After the death of her partner in 2014, and similarly to Warren’s case, Samantha Jefferies was told that her and her husband’s embryos would only be stored for two years due to a change in clinical policy: after two unsuccessful cycles of IVF on the NHS, the couple had run out of NHS funding. This was in spite of the fact that the couple had signed consent forms for 10 years storage and posthumous use of their embryos. Again, judge Sir James Munby ruled in favour of Jefferies, finding that it was ‘obviously right’ that the embryos be stored for 10 years as per the stipulations of the couple’s consent forms. It should also be noted that in this case the clinic at which Jefferies had been receiving treatment, Sussex Downs Fertility Centre, acknowledged Jefferies’ argument and paid her legal fees.

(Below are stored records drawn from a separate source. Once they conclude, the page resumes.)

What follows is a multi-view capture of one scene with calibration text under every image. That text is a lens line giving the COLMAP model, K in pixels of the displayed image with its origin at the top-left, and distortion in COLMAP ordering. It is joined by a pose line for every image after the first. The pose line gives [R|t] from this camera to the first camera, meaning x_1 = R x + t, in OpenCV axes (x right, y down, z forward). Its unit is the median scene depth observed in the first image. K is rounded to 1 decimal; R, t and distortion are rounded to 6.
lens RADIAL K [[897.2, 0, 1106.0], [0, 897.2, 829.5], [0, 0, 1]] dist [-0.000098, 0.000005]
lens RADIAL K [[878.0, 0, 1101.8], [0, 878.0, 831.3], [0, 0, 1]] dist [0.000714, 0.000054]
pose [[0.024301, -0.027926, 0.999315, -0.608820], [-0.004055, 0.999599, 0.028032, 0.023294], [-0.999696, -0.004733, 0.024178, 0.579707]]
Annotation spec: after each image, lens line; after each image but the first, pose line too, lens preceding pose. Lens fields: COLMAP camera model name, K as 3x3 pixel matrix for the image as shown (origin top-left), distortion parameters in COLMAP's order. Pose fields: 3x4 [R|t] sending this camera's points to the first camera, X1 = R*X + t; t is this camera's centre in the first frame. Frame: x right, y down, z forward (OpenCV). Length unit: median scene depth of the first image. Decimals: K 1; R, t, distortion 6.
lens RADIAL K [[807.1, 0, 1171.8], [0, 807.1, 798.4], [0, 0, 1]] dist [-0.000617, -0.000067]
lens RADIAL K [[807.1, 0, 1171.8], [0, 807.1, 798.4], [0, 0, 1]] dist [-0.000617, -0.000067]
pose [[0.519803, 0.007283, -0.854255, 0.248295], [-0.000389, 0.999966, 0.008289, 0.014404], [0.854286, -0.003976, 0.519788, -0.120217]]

These three cases all highlight the rigidity of English law on the matter of posthumous reproduction in contrast to that of Australia. Blood’s hearing was classed as unique, meaning it has no influence over future cases, and without consent she was still not allowed to receive IVF in the UK; in both Warren and Jefferies’ cases, consent had already been given but it was simply no longer renewable. This degree of caution in using posthumous reproductive material is understandable. The emotional and financial strain placed on a single parent household can be substantial and, in legal terms, a child conceived after the death of one of their parents can make no claim on that parent’s financial assets, being considered their legal child only in relation to their birth certificate. However, as societal patterns and conventions of family planning continue to shift, with male fertility in the Western world reportedly in decline, and with women having children older, policymakers will have to ensure that current law develops and adapts to the rapidly transforming nature of modern family building.